Both stories are based on incredibly familiar texts. “The Great Gatsby” and “Romeo and Juliet” are often featured in school programs. By telling the audience a story they already know, Luhrmann is almost forced to think excessively, and the soundtracks alone are a prime example of this. “The Master and Margarita” is less well-known than Luhrmann’s previous literary adaptations, but Bulgakov’s story is well-established enough that Luhrmann enlivened it with colors, without stumbling on minor scenes like Elvis. In addition, the action of “Moulin Rouge”, which somewhat resembles Elvis with its singing, takes place in 1900. The action of “The Master and Margarita” takes place during the reign of Stalin in the 1930s. Another historical play seems to the director a reasonable choice.

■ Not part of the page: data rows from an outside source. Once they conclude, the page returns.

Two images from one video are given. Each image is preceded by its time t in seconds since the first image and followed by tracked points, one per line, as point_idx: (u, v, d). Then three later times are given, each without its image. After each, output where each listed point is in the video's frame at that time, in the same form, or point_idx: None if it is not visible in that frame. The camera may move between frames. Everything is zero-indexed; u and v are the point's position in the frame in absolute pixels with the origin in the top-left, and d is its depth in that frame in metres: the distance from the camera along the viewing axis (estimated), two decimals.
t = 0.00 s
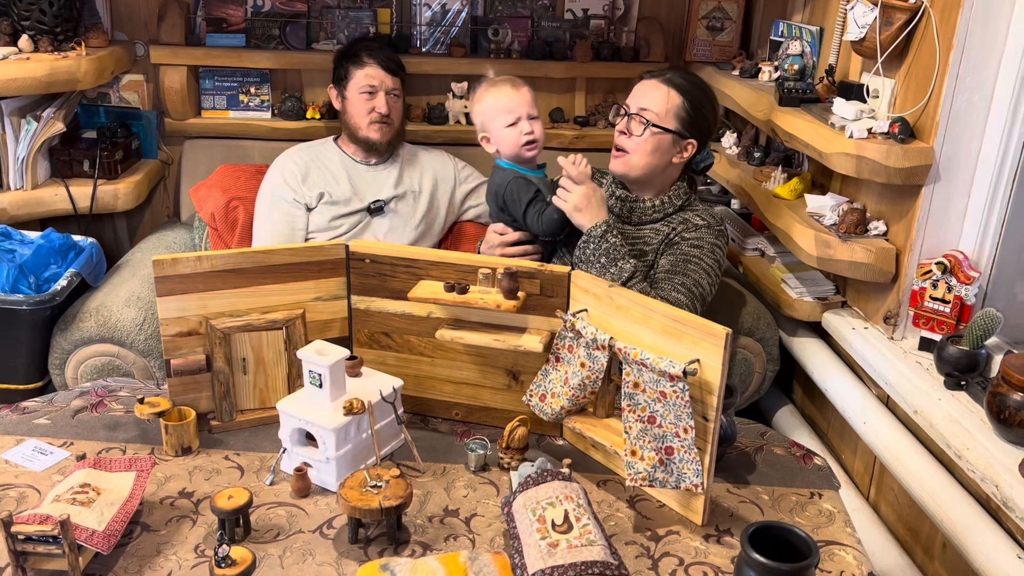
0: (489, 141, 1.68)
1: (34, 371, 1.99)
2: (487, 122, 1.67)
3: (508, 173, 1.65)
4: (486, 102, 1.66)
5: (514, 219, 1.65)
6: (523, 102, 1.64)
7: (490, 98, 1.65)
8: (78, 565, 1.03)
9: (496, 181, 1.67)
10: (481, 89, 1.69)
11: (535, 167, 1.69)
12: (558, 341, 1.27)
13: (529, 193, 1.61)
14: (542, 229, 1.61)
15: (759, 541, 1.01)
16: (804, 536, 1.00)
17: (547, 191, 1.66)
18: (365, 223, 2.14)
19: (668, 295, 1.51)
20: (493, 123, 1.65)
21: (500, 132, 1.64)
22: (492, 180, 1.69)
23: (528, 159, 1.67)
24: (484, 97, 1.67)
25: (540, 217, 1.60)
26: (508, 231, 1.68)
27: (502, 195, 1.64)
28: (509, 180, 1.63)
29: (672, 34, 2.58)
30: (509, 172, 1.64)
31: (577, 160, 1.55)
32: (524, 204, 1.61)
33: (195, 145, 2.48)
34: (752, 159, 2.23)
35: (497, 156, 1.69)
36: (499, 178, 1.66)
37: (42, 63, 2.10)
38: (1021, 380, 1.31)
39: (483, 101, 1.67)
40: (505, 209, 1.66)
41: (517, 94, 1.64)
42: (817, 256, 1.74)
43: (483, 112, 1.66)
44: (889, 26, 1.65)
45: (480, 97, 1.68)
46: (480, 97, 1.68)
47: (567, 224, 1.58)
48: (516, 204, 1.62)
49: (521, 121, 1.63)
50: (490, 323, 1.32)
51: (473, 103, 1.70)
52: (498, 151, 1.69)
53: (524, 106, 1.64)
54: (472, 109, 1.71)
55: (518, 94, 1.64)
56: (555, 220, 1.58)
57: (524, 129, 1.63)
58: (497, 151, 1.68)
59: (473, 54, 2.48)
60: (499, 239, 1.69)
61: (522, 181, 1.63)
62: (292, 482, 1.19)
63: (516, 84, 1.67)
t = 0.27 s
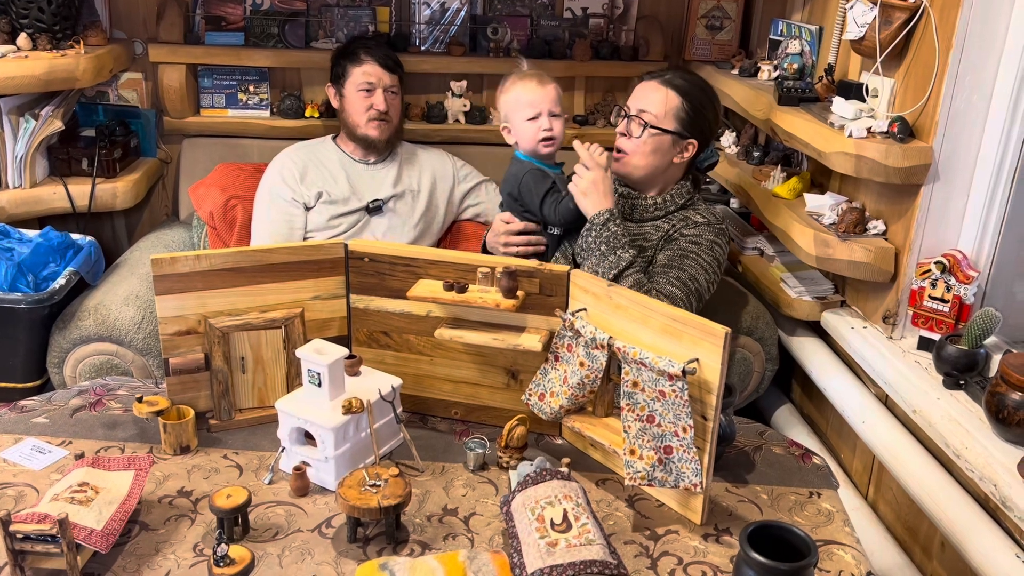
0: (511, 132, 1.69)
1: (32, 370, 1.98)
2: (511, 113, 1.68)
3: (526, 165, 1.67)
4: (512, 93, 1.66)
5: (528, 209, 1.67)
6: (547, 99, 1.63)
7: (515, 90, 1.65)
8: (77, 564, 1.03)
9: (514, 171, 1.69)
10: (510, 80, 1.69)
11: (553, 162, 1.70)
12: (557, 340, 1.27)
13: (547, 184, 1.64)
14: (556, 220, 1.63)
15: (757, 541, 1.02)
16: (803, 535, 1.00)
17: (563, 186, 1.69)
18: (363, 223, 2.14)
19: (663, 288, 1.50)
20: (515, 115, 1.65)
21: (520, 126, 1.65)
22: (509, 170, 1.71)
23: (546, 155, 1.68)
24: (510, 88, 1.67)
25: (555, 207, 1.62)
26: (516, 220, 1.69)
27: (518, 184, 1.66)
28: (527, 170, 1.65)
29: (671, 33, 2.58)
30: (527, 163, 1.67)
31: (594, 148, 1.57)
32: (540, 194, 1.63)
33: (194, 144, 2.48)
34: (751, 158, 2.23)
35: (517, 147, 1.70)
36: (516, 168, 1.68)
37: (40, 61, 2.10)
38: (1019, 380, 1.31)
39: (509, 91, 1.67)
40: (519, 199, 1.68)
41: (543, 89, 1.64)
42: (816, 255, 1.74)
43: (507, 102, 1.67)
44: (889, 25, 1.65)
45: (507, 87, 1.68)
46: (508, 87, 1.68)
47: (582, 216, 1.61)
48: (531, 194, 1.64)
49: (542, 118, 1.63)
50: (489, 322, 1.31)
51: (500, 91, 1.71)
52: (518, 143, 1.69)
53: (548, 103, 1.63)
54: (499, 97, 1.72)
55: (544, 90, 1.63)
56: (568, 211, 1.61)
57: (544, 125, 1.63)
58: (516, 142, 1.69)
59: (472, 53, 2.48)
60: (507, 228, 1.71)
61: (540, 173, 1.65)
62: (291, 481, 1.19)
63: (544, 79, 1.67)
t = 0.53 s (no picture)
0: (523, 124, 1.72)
1: (30, 369, 1.98)
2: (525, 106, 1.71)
3: (535, 160, 1.70)
4: (529, 86, 1.68)
5: (533, 204, 1.69)
6: (564, 94, 1.66)
7: (532, 83, 1.67)
8: (74, 564, 1.03)
9: (521, 165, 1.72)
10: (527, 73, 1.71)
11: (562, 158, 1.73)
12: (555, 340, 1.26)
13: (554, 179, 1.66)
14: (561, 215, 1.65)
15: (755, 540, 1.01)
16: (801, 535, 1.00)
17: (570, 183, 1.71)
18: (362, 223, 2.13)
19: (663, 285, 1.50)
20: (530, 108, 1.68)
21: (535, 119, 1.67)
22: (517, 165, 1.74)
23: (557, 150, 1.71)
24: (527, 81, 1.69)
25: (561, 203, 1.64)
26: (520, 213, 1.70)
27: (525, 179, 1.69)
28: (535, 165, 1.68)
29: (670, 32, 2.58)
30: (535, 159, 1.69)
31: (602, 143, 1.62)
32: (547, 189, 1.66)
33: (191, 143, 2.47)
34: (750, 157, 2.24)
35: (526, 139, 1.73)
36: (524, 163, 1.71)
37: (38, 59, 2.09)
38: (1018, 379, 1.31)
39: (526, 84, 1.69)
40: (525, 193, 1.70)
41: (560, 85, 1.67)
42: (815, 254, 1.74)
43: (522, 95, 1.69)
44: (887, 25, 1.65)
45: (523, 80, 1.71)
46: (524, 79, 1.71)
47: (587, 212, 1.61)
48: (538, 189, 1.67)
49: (557, 112, 1.66)
50: (488, 321, 1.31)
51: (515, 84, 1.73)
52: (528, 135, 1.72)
53: (564, 98, 1.66)
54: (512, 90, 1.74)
55: (561, 86, 1.66)
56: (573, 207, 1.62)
57: (558, 121, 1.66)
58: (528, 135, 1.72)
59: (471, 52, 2.48)
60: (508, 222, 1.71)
61: (547, 169, 1.68)
62: (289, 481, 1.19)
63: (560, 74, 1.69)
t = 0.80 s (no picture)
0: (531, 121, 1.72)
1: (27, 368, 1.98)
2: (535, 103, 1.71)
3: (540, 157, 1.69)
4: (540, 84, 1.69)
5: (536, 200, 1.69)
6: (577, 94, 1.69)
7: (546, 81, 1.68)
8: (71, 565, 1.02)
9: (526, 161, 1.72)
10: (536, 71, 1.72)
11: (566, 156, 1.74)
12: (553, 339, 1.26)
13: (558, 176, 1.66)
14: (564, 212, 1.64)
15: (754, 541, 1.01)
16: (800, 535, 0.99)
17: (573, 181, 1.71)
18: (362, 224, 2.13)
19: (660, 283, 1.50)
20: (543, 106, 1.69)
21: (547, 117, 1.69)
22: (522, 161, 1.73)
23: (564, 148, 1.72)
24: (538, 79, 1.70)
25: (564, 199, 1.64)
26: (522, 209, 1.69)
27: (529, 175, 1.69)
28: (539, 162, 1.68)
29: (668, 31, 2.57)
30: (540, 156, 1.69)
31: (604, 140, 1.62)
32: (550, 186, 1.65)
33: (189, 142, 2.47)
34: (748, 156, 2.23)
35: (532, 136, 1.73)
36: (529, 159, 1.71)
37: (35, 58, 2.08)
38: (1017, 379, 1.31)
39: (537, 82, 1.70)
40: (528, 189, 1.70)
41: (571, 85, 1.69)
42: (813, 254, 1.74)
43: (534, 92, 1.70)
44: (886, 24, 1.64)
45: (532, 78, 1.72)
46: (534, 77, 1.71)
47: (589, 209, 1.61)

“The Master and Margarita” is perfect for the film adaptation of Luhrmann

It’s hard to imagine another director capable of adapting “The Master and Margarita” for the big screen in the 2020s. Bulgakov’s novel explores excess in accordance with Luhrmann’s style. The colorful fantasy of the story would not have worked if a more subtle director had taken up the project. Similarly, a more serious Russian novel, such as “Crime and Punishment” or “The Quiet Don”, would not have turned out if it had been directed by Baz Luhrmann.

“The Master and Margarita” is not a simple political or religious allegory; while Bulgakov addresses the vices and absurdities of both these concepts, the novel is primarily a work of fiction. His main task is style. From the vodka-drinking cat to the crucifixion of Christ, the experiments of the Master and Margarita are limitless. Consequently, only Luhrmann is aesthetically pleasing enough to adapt it.